I’ve got a lot of experience in shock, vibration, and acoustics analysis/test/design for aerospace applications. Missiles, jet engines, aircraft, etc. This industry is starting to feel like middle class welfare, and I want to see what options I have in tech. Looking around I’ve seen jobs like mechanical/hardware engineering for, say, speaker/acoustic design or shock/vibration mitigation of consumer electronics, and I think those may be a fit. Question really is, anyone who works in a field like this or knows people who do, what backgrounds do those engineers have? Are there plenty of aerospace/defense transplants? And further, any advice on how to “break in” to the industry from where I am? What types of job titles/keywords should I look for? I’ve consistently been a top, top performer at every aerospace company I’ve worked at. I’m starting to come to terms with the fact that, if you’re the smartest person in the room, you’re in the wrong room. TC: 108K YOE: 7 years / BSME #tech #aviation
Big tech (Apple, Meta Reality Labs, Google Hardware, Amazon Lab126, etc) stereotypically has generalists (from usually top engineering schools) on the product design mechanical engineering side. Meaning they generally want someone familiar with how to design for a drop event, talk PCB design with the EEs, injection molding tool design with your Asian counterparts, and tit for tat trade fundamentals with whatever physicists or specialist design the specific function you’re working on. All in one person. This is why in general it’s difficult for someone not having that breadth, specifically aerospace where your development cycle is in years to decades, to get a big tech mechanical. However the more specialized the group is, the less this is true. For example, there’s many more transplants from aerospace into the reliability groups, to do things like test for shock and vibe.

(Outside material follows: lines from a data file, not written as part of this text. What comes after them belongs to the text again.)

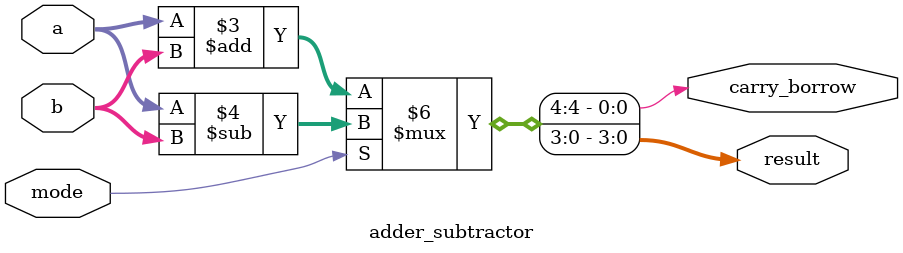
<source format=v>
module adder_subtractor(
  input [3:0]a,
  input [3:0]b,
  input mode,
  output reg[3:0]result,
  output reg carry_borrow);
  
  always@(*)
    begin
      if(mode==0)begin
      {carry_borrow,result}=a+b;
      end
      else
        begin
          {carry_borrow,result}=a-b;
        end
    end
endmodule

</source>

So your luck will be better for the support groups over the core design ones, but you never know until you try!
I started as an aerospace engineer, but quickly pivoted into roles where I was dealing more with math, and now I work in AIML. I think if you start interviewing, you can get into a position where you at least know what those companies are looking for, and how to position yourself to get the experience you need to appeal to them.